Huwe Burton (274784)

A New York man who spent 19 years in prison after being accused as a teenager of stabbing his own mother to death has been cleared of the charges, reports multiple news sources, including NBC 4 New York. Huwe Burton says he feels like a weight has been lifted off him after a Bronx judge threw out his conviction on Thursday.

Burton was released on parole in 2009. While he had his freedom, he says living with a wrongful conviction in the 1989 killing of his mother was “a lot to bear.” Questioned at 16, Burton gave a confession he immediately recanted. After a trial in Bronx Supreme Court, Burton was convicted on Sept. 25, 1991 of second-degree intentional murder and fourth-degree weapon possession for stabbing his mother, Keziah Burton, 59, in her bed in their apartment on Eastchester Road on Jan. 3, 1989. On Feb. 13, 1992, he was sentenced to 15 years to life in prison.

His Innocence Project lawyers and Bronx prosecutors say a reinvestigation found detectives used problematic interview techniques now understood to generate false confessions. “The injustice he endured is unimaginable — to be wrongly convicted of murdering his mother, whom he adored,” Susan Friedman, attorney for the Innocence Project, said. Bronx District Attorney Darcel Clark says she doesn’t have confidence that Burton’s confession was true.

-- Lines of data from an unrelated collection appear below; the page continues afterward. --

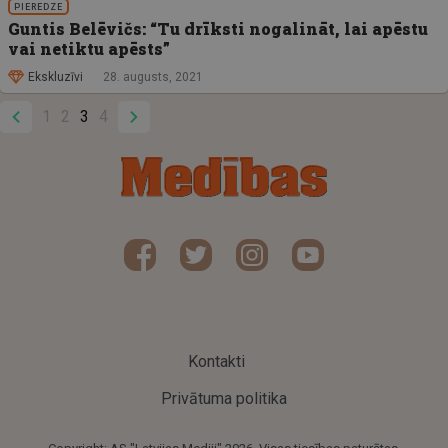
PIEREDZE
Guntis Belēvičs: “Tu drīksti nogalināt, lai apēstu
vai netiktu apēsts”
Ekskluzīvi
28. augusts, 2021
1
2
3
4
Kontakti
Privātuma politika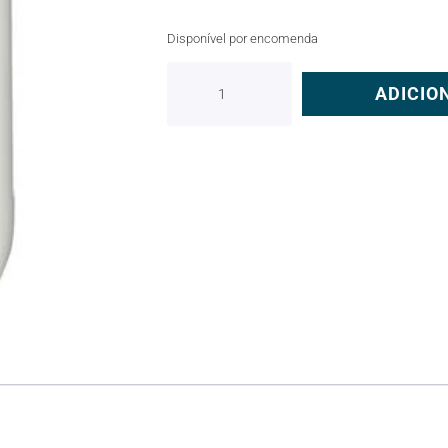
Disponível por encomenda
ADICIO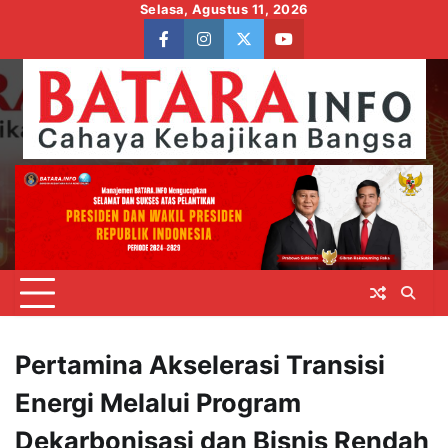
Skip
Selasa, Agustus 11, 2026
to
facebook
instagram
twitter
youtube
content
Pertamina Akselerasi Transisi
Energi Melalui Program
Dekarbonisasi dan Bisnis Rendah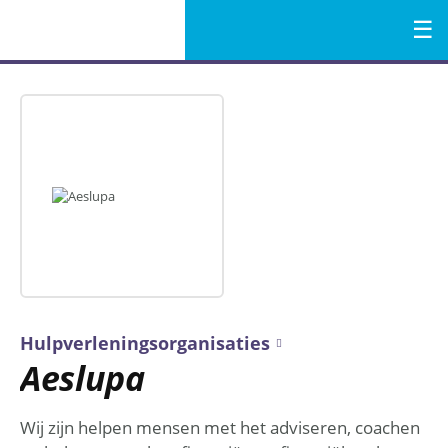
Menu
Naar
de
inhoud
Hulpverleningsorganisaties
Aeslupa
Wij zijn helpen mensen met het adviseren, coachen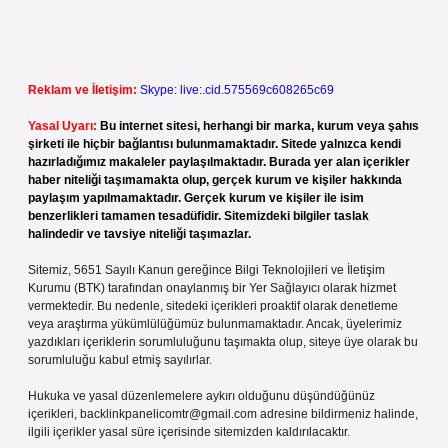
Reklam ve İletişim:
Skype: live:.cid.575569c608265c69
Yasal Uyarı:
Bu internet sitesi, herhangi bir marka, kurum veya şahıs
şirketi ile hiçbir bağlantısı bulunmamaktadır. Sitede yalnızca kendi
hazırladığımız makaleler paylaşılmaktadır. Burada yer alan içerikler
haber niteliği taşımamakta olup, gerçek kurum ve kişiler hakkında
paylaşım yapılmamaktadır. Gerçek kurum ve kişiler ile isim
benzerlikleri tamamen tesadüfidir. Sitemizdeki bilgiler taslak
halindedir ve tavsiye niteliği taşımazlar.
Sitemiz, 5651 Sayılı Kanun gereğince Bilgi Teknolojileri ve İletişim
Kurumu (BTK) tarafından onaylanmış bir Yer Sağlayıcı olarak hizmet
vermektedir. Bu nedenle, sitedeki içerikleri proaktif olarak denetleme
veya araştırma yükümlülüğümüz bulunmamaktadır. Ancak, üyelerimiz
yazdıkları içeriklerin sorumluluğunu taşımakta olup, siteye üye olarak bu
sorumluluğu kabul etmiş sayılırlar.
Hukuka ve yasal düzenlemelere aykırı olduğunu düşündüğünüz
içerikleri,
backlinkpanelicomtr@gmail.com
adresine bildirmeniz halinde,
ilgili içerikler yasal süre içerisinde sitemizden kaldırılacaktır.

“Mr. Burton served 19 years in prison and since his release in 2009 has led a law-abiding life. He has maintained his innocence for almost 30 years and now we will clear his name of this brutal killing,” Clark said. “The interests of the community are best served by dismissing this indictment so he can move on with the rest of his life.” The Conviction Integrity Unit scoured transcripts and case files, interviewed witnesses and scrutinized the quality of evidence used to convict Burton, the district attorney’s office said, adding that scientific evidence not available until recently “identified flawed interview techniques as well as other factors, such as youth, that increase the likelihood that a confession is untrue.”